Изучение эволюции биоинформатики: раскрытие отца этой области

Биоинформатика, междисциплинарная область, объединяющая биологию, информатику и статистику, произвела революцию в биологических исследованиях и проложила путь к прорывам в геномике, открытию лекарств и персонализированной медицине. В этой статье блога мы углубимся в истоки биоинформатики и раскроем выдающийся вклад ее основателей. Кроме того, мы рассмотрим некоторые популярные методы, используемые в биоинформатике, сопровождаемые примерами кода.

Отец биоинформатики:
Когда дело доходит до определения отца биоинформатики, одно имя выделяется на первый план: доктор Маргарет Окли Дэйхофф. Доктор Дэйхофф, американский биохимик, широко известен как пионер в этой области. Она разработала первую комплексную базу данных последовательностей белков, известную как Атлас последовательности и структуры белков, которая заложила основу для последующих биоинформатических исследований.

Методы биоинформатики:

  1. Выравнивание последовательностей.
    Выравнивание последовательностей — это фундаментальный метод, используемый для сравнения и анализа биологических последовательностей, таких как ДНК, РНК и белки. Следующий код Python демонстрирует базовый пример попарного выравнивания последовательностей с использованием библиотеки Biopython:
from Bio import pairwise2
seq1 = "ACGTACGT"
seq2 = "AGTACG"
alignments = pairwise2.align.globalxx(seq1, seq2)
best_alignment = alignments[0]
print(best_alignment)
  1. Сборка генома.
    Сборка генома — это процесс реконструкции полных геномов из фрагментированных последовательностей ДНК. Одним из популярных методов сборки генома является графовый алгоритм де Брейна.
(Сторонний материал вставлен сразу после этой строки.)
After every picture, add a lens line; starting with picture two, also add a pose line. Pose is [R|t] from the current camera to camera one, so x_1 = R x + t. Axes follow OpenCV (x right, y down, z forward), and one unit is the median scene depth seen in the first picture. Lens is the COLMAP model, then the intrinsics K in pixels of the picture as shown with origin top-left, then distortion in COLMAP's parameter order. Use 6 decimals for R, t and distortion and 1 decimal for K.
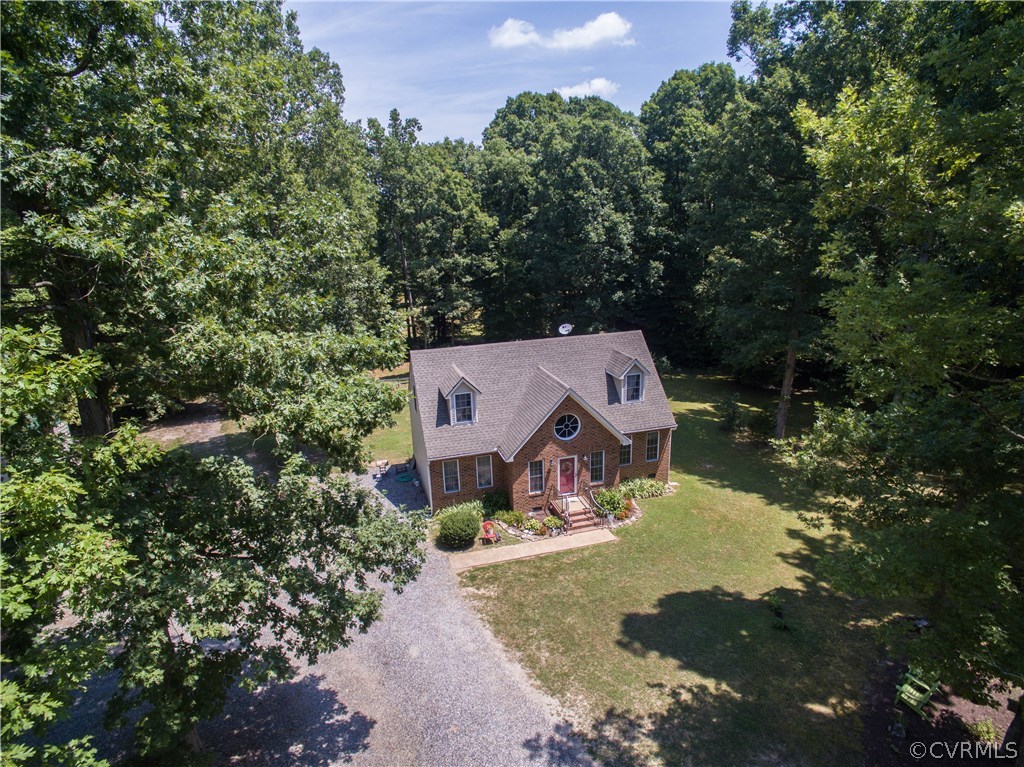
lens RADIAL K [[594.8, 0, 518.3], [0, 594.8, 384.2], [0, 0, 1]] dist [-0.120801, 0.084787]
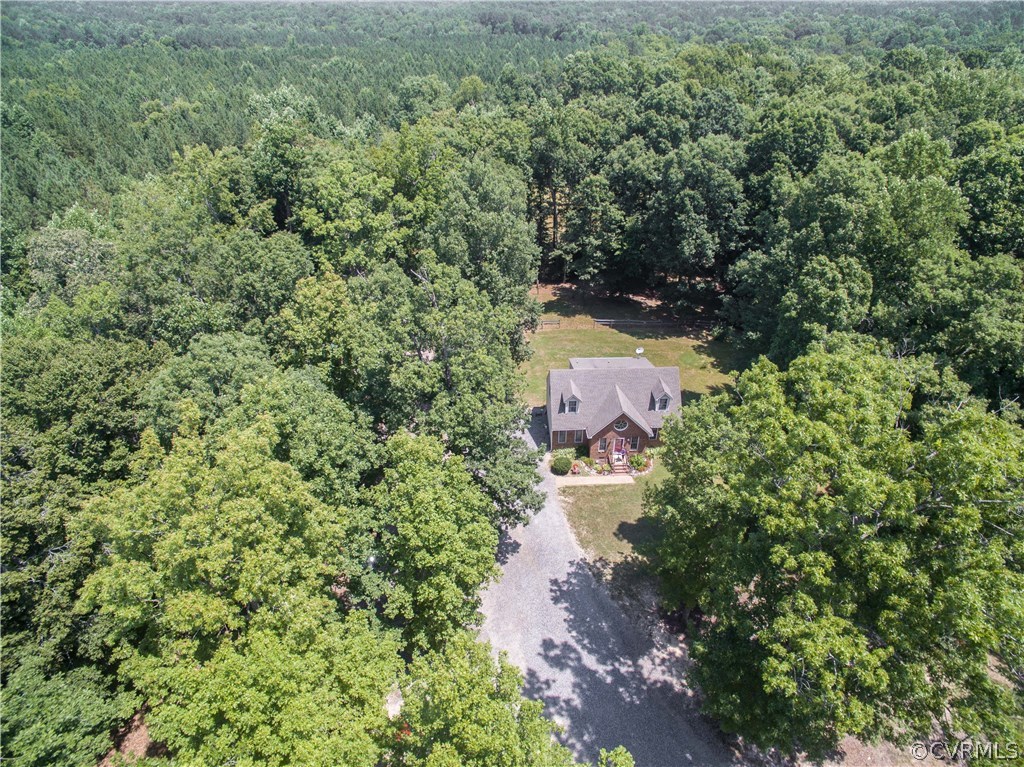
lens RADIAL K [[594.8, 0, 518.3], [0, 594.8, 384.2], [0, 0, 1]] dist [-0.120801, 0.084787]
pose [[0.968017, 0.159643, -0.193537, 0.111526], [-0.090102, 0.941177, 0.325680, -0.685816], [0.234145, -0.297825, 0.925460, -0.912612]]
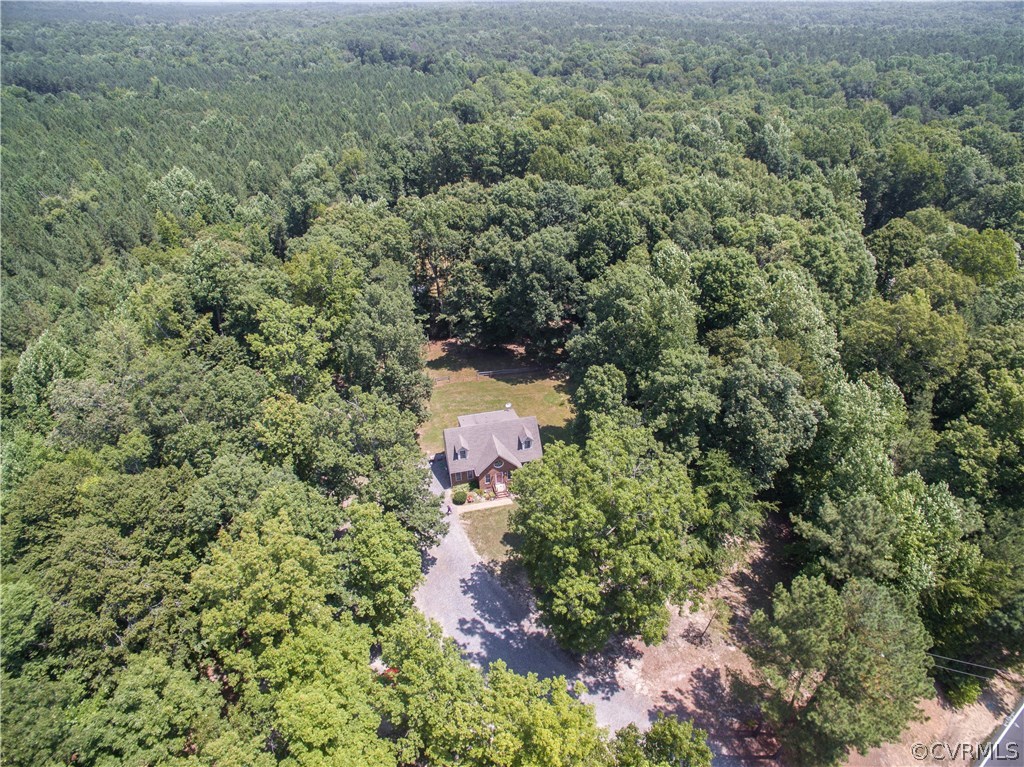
lens RADIAL K [[594.8, 0, 518.3], [0, 594.8, 384.2], [0, 0, 1]] dist [-0.120801, 0.084787]
pose [[0.998163, 0.049812, -0.034485, 0.254553], [-0.036650, 0.949708, 0.310984, -1.179538], [0.048242, -0.309148, 0.949789, -1.584051]]
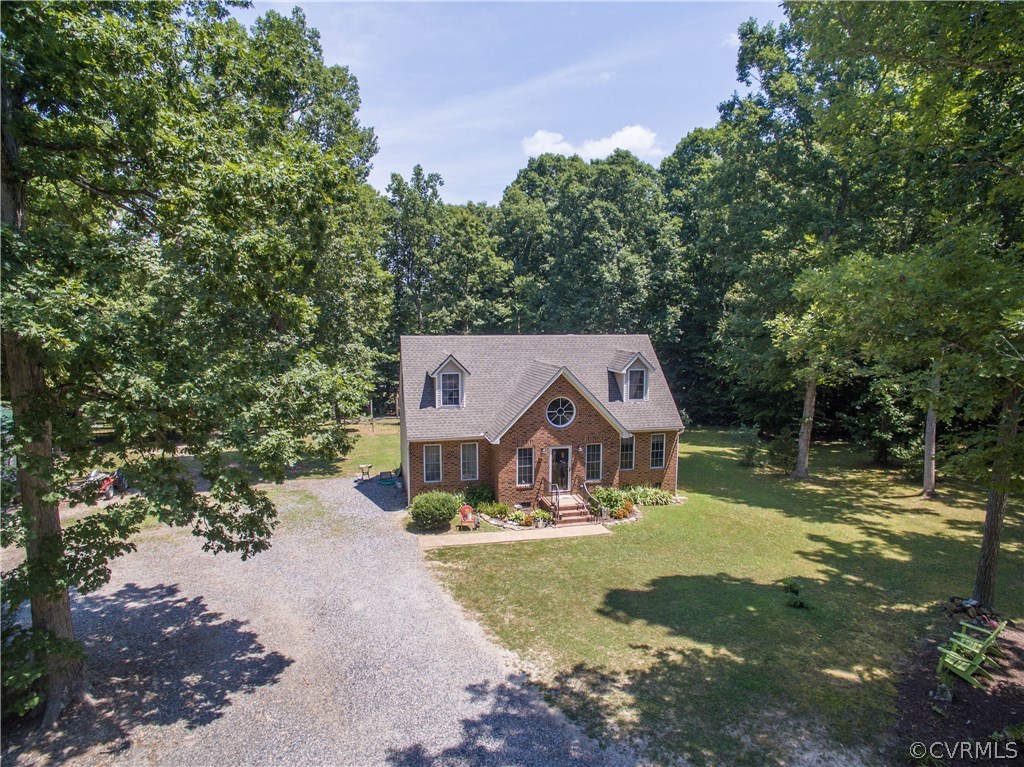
lens RADIAL K [[609.5, 0, 519.6], [0, 609.5, 396.4], [0, 0, 1]] dist [-0.116160, 0.084849]
pose [[0.998437, 0.035867, -0.042864, 0.058068], [-0.041966, 0.987626, -0.151106, 0.191154], [0.036914, 0.152669, 0.987588, 0.065308]]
Вот упрощенный фрагмент кода на Python с использованием библиотеки pyscaffold:
from pyscaffold import Assembler
reads = ["ATG", "GCA", "TGC", "CAT"]
kmer_length = 2
assembler = Assembler(kmer_length)
assembled_genome = assembler.assemble(reads)
print(assembled_genome)
  1. Анализ экспрессии генов.
    Анализ экспрессии генов включает изучение закономерностей и уровней активности генов в различных биологических образцах. Следующий код демонстрирует вычисление кратности изменения — распространенного показателя, используемого при анализе экспрессии генов, с использованием библиотеки numpy:
import numpy as np
control_samples = [1, 2, 3, 4]
treatment_samples = [5, 6, 7, 8]
fold_change = np.mean(treatment_samples) / np.mean(control_samples)
print(fold_change)

Биоинформатика обязана своим существованием и прогрессом вкладу таких блестящих ученых, как доктор Маргарет Окли Дейхофф, которые заложили основу для этой захватывающей области. Мы также исследовали некоторые важные методы биоинформатики, включая выравнивание последовательностей, сборку генома и анализ экспрессии генов, с сопроводительными примерами кода. Поскольку биоинформатика продолжает развиваться, она обещает открыть новые открытия и продвинуться в нашем понимании жизни и болезней.